Credit: Miguel Martinez
Credit: Miguel Martinez
Finding your spot
Ann Barker, a part owner of Terrebonne Motor Company in Houma, La., saw Jones’ work during a big festival in New Orleans. She commissioned him to do a piece showing the history of her family’s more-than-century-old business. Barker shared lots of photos and information. She planned to give the piece as a surprise to her father on his 88th birthday.
She was at an airport in California when Jones sent her photos of the completed scene, she said. “When I looked at it, I absolutely burst into tears.”
“It was the history of my family come to life from my great-grandfather and what I have done every day of my life for the last 48 years.”
It included figures that were members of her family, including one of her grandfather from the 1950s and her father from the 1970s. When she presented it to her father at a family gathering, family members cried around him. “He couldn’t speak. He had big tears in his eyes. All he kept saying is ‘Wow, wow.’”
Jim Hart and his wife are friends of Jones and have commissioned two works from him. One shows how the couple met while taking photos at a spice market in Zanzibar, off the coast of East Africa. At the time, Hart was working on a contract for a marine park. The miniature figure of him in the scene is holding a piece of paper with tiny letters that are readable under a magnifying glass.
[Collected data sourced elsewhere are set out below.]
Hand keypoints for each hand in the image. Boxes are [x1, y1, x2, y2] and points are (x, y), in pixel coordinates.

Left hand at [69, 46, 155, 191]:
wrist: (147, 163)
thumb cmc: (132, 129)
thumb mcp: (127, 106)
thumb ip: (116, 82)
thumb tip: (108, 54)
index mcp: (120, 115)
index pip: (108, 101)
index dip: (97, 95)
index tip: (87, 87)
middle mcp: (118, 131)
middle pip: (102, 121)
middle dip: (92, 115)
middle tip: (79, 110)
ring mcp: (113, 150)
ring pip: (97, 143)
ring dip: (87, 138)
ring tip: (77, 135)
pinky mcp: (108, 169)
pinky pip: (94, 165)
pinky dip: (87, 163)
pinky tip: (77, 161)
The piece is attached to the wall near the entrance to the couple’s kitchen. Visitors inevitably crank the piece and make the scene unfold. It makes them smile, Hart said. “It is like a little film that you control. ... That is kind of a magical thing to me.”
Jones has dozens of finished-looking prototypes in two rooms of his own home, along with lots of award ribbons from festival juries.
He hopes to have the piece about his life completed by February. He said the scenes in it will gradually unfold to show “a little kid trying to figure out his purpose in life ... to finally finding his spot.”
And what is that spot? “I finally found something I can do that makes people feel good.”